Twenty-fifth Sunday in Ordinary Time (A)
Gospel text (Mt 20:1-16a): Jesus told his disciples this parable: "The kingdom of heaven is like a landowner who went out at dawn to hire laborers for his vineyard... When it was evening the owner of the vineyard said to his foreman, 'Summon the laborers and give them their pay, beginning with the last and ending with the first.' When those who had started about five o'clock came, each received the usual daily wage. So when the first came, they thought that they would receive more, but each of them also got the usual wage. And on receiving it they grumbled against the landowner, saying, 'These last ones worked only one hour, and you have made them equal to us, who bore the day's burden and the heat.' He said to one of them in reply, 'My friend, I am not cheating you. Did you not agree with me for the usual daily wage? Take what is yours and go. What if I wish to give this last one the same as you?...


EDITORIAL TEAM evangeli.net (based on texts by Benedict XVI) (Città del Vaticano, Vatican)

Today, the explanation of the Lord —that touches the subject matter of work— discovers a highly topical issue: in the picture an outbreak of tension materializes, just the outcome of the speculative reckoning of some laborers. Rather than complaining and grumbling at the householder, those hired in the first hour should have been pleased because some other "co-citizens" could also work.

Individual rights, when detached from a framework of duties which grants them their full meaning, can run wild, leading to an escalation of demands which is effectively unlimited and indiscriminate.
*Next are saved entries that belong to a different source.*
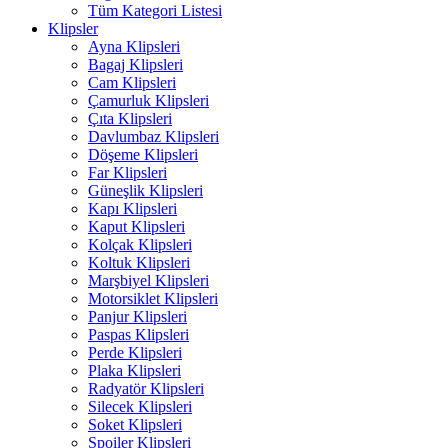
Tüm Kategori Listesi
Klipsler
Ayna Klipsleri
Bagaj Klipsleri
Cam Klipsleri
Çamurluk Klipsleri
Çıta Klipsleri
Davlumbaz Klipsleri
Döşeme Klipsleri
Far Klipsleri
Güneşlik Klipsleri
Kapı Klipsleri
Kaput Klipsleri
Kolçak Klipsleri
Koltuk Klipsleri
Marşbiyel Klipsleri
Motorsiklet Klipsleri
Panjur Klipsleri
Paspas Klipsleri
Perde Klipsleri
Plaka Klipsleri
Radyatör Klipsleri
Silecek Klipsleri
Soket Klipsleri
Spoiler Klipsleri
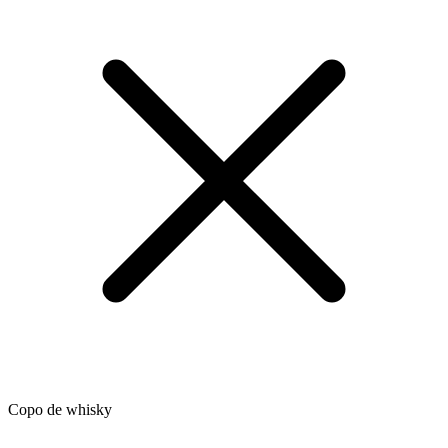
Copo de whisky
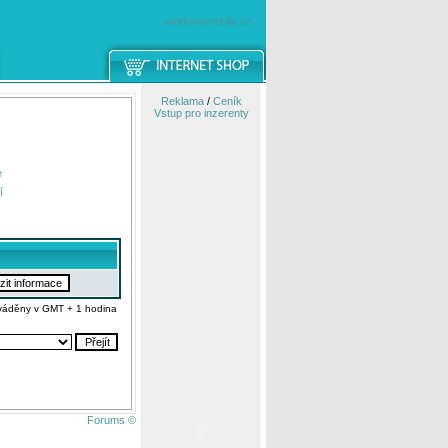
windowsmobile.cz
Reklama
/
Ceník
Vstup pro inzerenty
e
í
váděny v GMT + 1 hodina
Forums ©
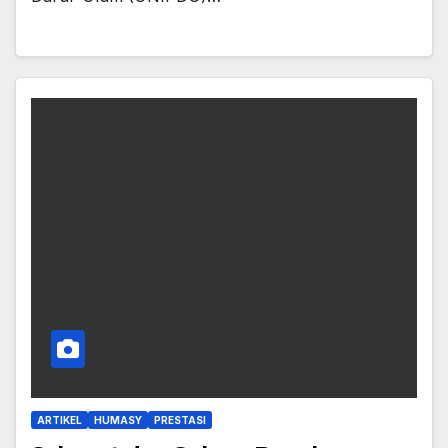
ARTIKEL
HUMASY
PRESTASI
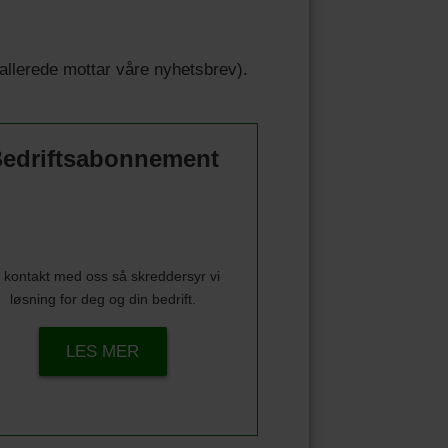
u allerede mottar våre nyhetsbrev).
edriftsabonnement
 kontakt med oss så skreddersyr vi
løsning for deg og din bedrift.
LES MER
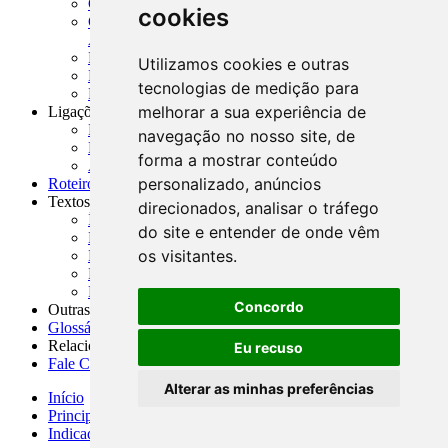
CADOC - Catálogo de Documentos
cookies
CNAE-CONCLA - Classificação Nacional de
Atividades Econômicas
PMF - Cartilhas do BCB
Utilizamos cookies e outras
Manuais Auxiliares do BCB e Cosif-e
tecnologias de medição para
Resenhas Diárias Governamentais
melhorar a sua experiência de
Ligações Externas
Links Úteis
navegação no nosso site, de
Presidência da República
forma a mostrar conteúdo
Agências Nacionais Reguladoras
personalizado, anúncios
Roteiros para Estudos
Textos
direcionados, analisar o tráfego
Índice de Textos
do site e entender de onde vêm
Editorial
os visitantes.
Monografias
Na Imprensa
Fórum de Discussão
Concordo
Outras ferramentas
Glossário
Relacionamento
Eu recuso
Fale Conosco
Alterar as minhas preferências
Início
Principais notícias
Indicadores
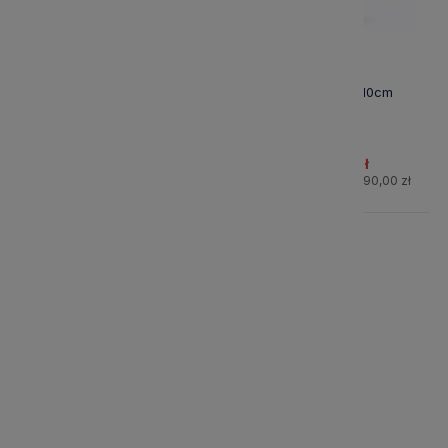
Sojowa Świeca Zapachowa
Yucca Wys. 110cm
Lily Flower Cote Noire
135,15 zł
756,50 zł
Cena regularna:
159,00 zł
Cena regularna:
890,00 zł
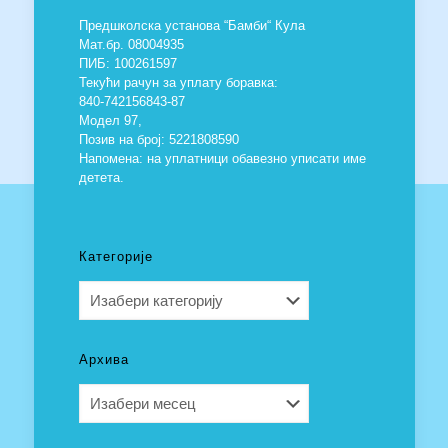
Предшколска установа “Бамби“ Кула
Мат.бр. 08004935
ПИБ: 100261597
Текући рачун за уплату боравка:
840-742156843-87
Модел 97,
Позив на број: 5221808590
Напомена: на уплатници обавезно уписати име
детета.
Категорије
Категорије
Архива
Архива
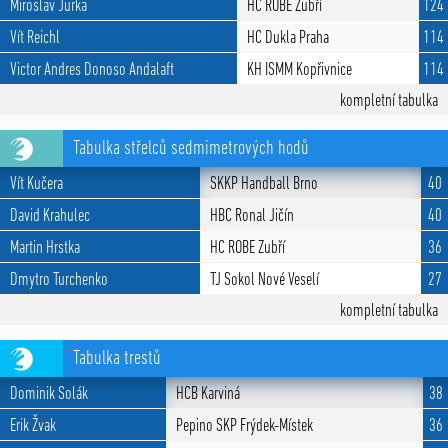
Miroslav Jurka
HC ROBE Zubří
124
Vít Reichl
HC Dukla Praha
114
Victor Andres Donoso Andalaft
KH ISMM Kopřivnice
114
kompletní tabulka
Tabulka střelců sedmimetrových hodů
Vít Kučera
SKKP Handball Brno
40
David Krahulec
HBC Ronal Jičín
40
Martin Hrstka
HC ROBE Zubří
36
Dmytro Turchenko
TJ Sokol Nové Veselí
27
kompletní tabulka
Tabulka trestů
Dominik Solák
HCB Karviná
38
Erik Žvak
Pepino SKP Frýdek-Místek
36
The current tendencies towards a short-term economy —sometimes very short-term— consequence of selfish speculation are morally unacceptable and need to be carefully evaluated. This requires further and deeper reflection on the meaning of economy and its goals, in addition to a profound adjustment with a broadminded criterion of the model to be developed.

—O Jesus, my Redeemer, you have come to save me because you have not thought of your rights but of my needs: your love —which spreads out "for free"— did not bear in mind the cost of my liberation.